[[ Raw data, beginning ]]

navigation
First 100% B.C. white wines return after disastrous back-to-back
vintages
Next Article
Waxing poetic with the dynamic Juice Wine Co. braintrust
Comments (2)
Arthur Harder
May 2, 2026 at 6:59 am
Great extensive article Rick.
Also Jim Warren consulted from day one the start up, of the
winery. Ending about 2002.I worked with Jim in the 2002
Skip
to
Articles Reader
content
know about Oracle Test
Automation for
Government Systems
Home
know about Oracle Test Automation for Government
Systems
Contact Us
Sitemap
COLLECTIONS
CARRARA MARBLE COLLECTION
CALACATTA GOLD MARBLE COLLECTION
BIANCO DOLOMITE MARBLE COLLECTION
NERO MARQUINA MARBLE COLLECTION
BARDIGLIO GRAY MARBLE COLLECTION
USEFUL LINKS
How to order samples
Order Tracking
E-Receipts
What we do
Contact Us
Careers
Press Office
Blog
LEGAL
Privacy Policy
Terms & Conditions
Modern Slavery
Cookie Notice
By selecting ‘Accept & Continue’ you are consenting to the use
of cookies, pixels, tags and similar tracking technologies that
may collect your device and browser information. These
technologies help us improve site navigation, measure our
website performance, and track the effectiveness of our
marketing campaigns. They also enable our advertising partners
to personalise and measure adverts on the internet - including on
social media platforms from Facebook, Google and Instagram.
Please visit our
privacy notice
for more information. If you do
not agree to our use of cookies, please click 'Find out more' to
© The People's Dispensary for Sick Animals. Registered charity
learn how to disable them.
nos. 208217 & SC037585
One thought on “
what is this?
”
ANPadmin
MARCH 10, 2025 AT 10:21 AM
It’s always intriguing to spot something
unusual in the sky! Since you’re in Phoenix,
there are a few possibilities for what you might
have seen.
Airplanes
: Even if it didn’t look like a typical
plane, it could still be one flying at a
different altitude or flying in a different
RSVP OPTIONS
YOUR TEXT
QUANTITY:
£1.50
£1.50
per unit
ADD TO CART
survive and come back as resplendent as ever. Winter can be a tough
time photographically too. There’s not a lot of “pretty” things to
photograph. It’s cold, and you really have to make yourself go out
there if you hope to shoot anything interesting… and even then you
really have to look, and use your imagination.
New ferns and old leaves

[[ Raw data, end ]]

### Exercise objective
Write out every line from the records as a numbered list, leaving out any blank lines.

### Output
1. navigation
2. First 100% B.C. white wines return after disastrous back-to-back
3. vintages
4. Next Article
5. Waxing poetic with the dynamic Juice Wine Co. braintrust
6. Comments (2)
7. Arthur Harder
8. May 2, 2026 at 6:59 am
9. Great extensive article Rick.
10. Also Jim Warren consulted from day one the start up, of the
11. winery. Ending about 2002.I worked with Jim in the 2002
12. Skip
13. to
14. Articles Reader
15. content
16. know about Oracle Test
17. Automation for
18. Government Systems
19. Home
20. know about Oracle Test Automation for Government
21. Systems
22. Contact Us
23. Sitemap
24. COLLECTIONS
25. CARRARA MARBLE COLLECTION
26. CALACATTA GOLD MARBLE COLLECTION
27. BIANCO DOLOMITE MARBLE COLLECTION
28. NERO MARQUINA MARBLE COLLECTION
29. BARDIGLIO GRAY MARBLE COLLECTION
30. USEFUL LINKS
31. How to order samples
32. Order Tracking
33. E-Receipts
34. What we do
35. Contact Us
36. Careers
37. Press Office
38. Blog
39. LEGAL
40. Privacy Policy
41. Terms & Conditions
42. Modern Slavery
43. Cookie Notice
44. By selecting ‘Accept & Continue’ you are consenting to the use
45. of cookies, pixels, tags and similar tracking technologies that
46. may collect your device and browser information. These
47. technologies help us improve site navigation, measure our
48. website performance, and track the effectiveness of our
49. marketing campaigns. They also enable our advertising partners
50. to personalise and measure adverts on the internet - including on
51. social media platforms from Facebook, Google and Instagram.
52. Please visit our
53. privacy notice
54. for more information. If you do
55. not agree to our use of cookies, please click 'Find out more' to
56. © The People's Dispensary for Sick Animals. Registered charity
57. learn how to disable them.
58. nos. 208217 & SC037585
59. One thought on “
60. what is this?
61. ”
62. ANPadmin
63. MARCH 10, 2025 AT 10:21 AM
64. It’s always intriguing to spot something
65. unusual in the sky! Since you’re in Phoenix,
66. there are a few possibilities for what you might
67. have seen.
68. Airplanes
69. : Even if it didn’t look like a typical
70. plane, it could still be one flying at a
71. different altitude or flying in a different
72. RSVP OPTIONS
73. YOUR TEXT
74. QUANTITY:
75. £1.50
76. £1.50
77. per unit
78. ADD TO CART
79. survive and come back as resplendent as ever. Winter can be a tough
80. time photographically too. There’s not a lot of “pretty” things to
81. photograph. It’s cold, and you really have to make yourself go out
82. there if you hope to shoot anything interesting… and even then you
83. really have to look, and use your imagination.
84. New ferns and old leaves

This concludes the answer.